Two sources from Asian refiners said that Aramco had talked with them about their interest in U.S. crude shipments, indicating the Saudi oil company was considering ways of getting in on the shale oil boom that is increasingly being referred to as a second shale revolution.

Aramco’s Motiva operates the biggest oil refinery in the United States, in Port Arthur, with a capacity of over 600,000 bpd. It is through this business that it would ship U.S. crude should it decide to do so. Yet earlier this week, Bloomberg notes, West Texas Intermediate rose above the Dubai benchmark for the first time in more than a year, which may have led to Aramco dropping its plans for shipping U.S. crude to Asia.

Trading in non-Saudi crude is part of Aramco’s expansion plans ahead of its initial public offering, scheduled for the second half of this year. There is no reason why U.S. crude should not be included in these plans, especially as rising U.S. shale production has asserted itself as the biggest threat to OPEC producers in general. Related: Surprise Crude Draw Lifts Hope For Oil Market

Saudi Arabia has felt the sting deeper than others as it has cut more of its oil production than it had agreed to, in order to make up for laggards such as Iraq. Trading in U.S. oil with Asian refiners would be a way for Aramco to recoup some of the losses it has suffered as a result of its lowered production.

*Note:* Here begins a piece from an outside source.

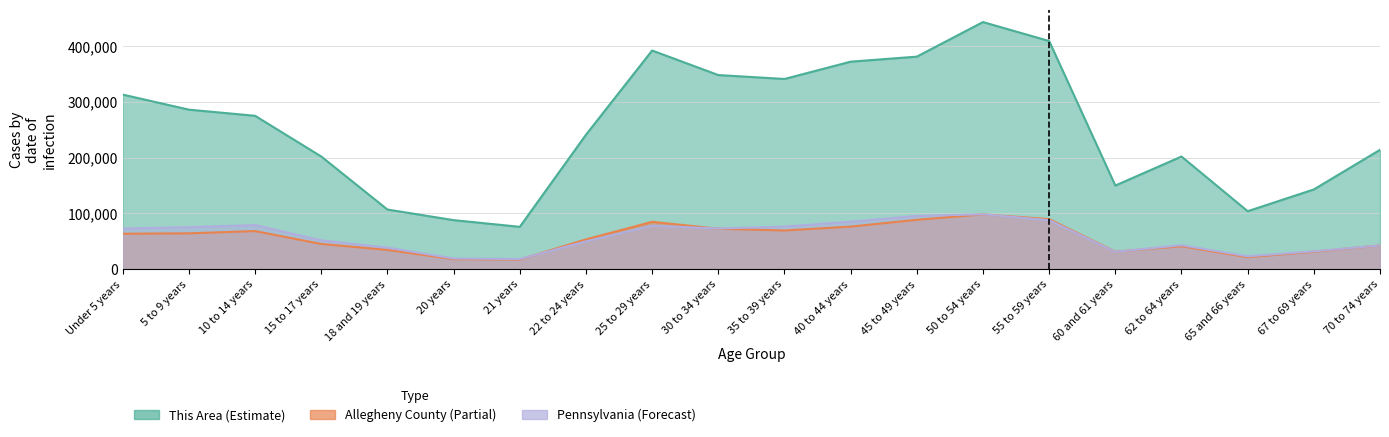

How many interior local peaks does the Allegheny County series have?

4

Last month, as part of this trading expansion strategy, Aramco began swapping Saudi crude for oil products made in other countries, Bloomberg reported in late January. The company’s CEO of Aramco’s trading arm told the news provider that Aramco had been supplying crude oil to refineries in the Mediterranean—where there is a lot of spare refining capacity—and in exchange was getting finished products to sell on.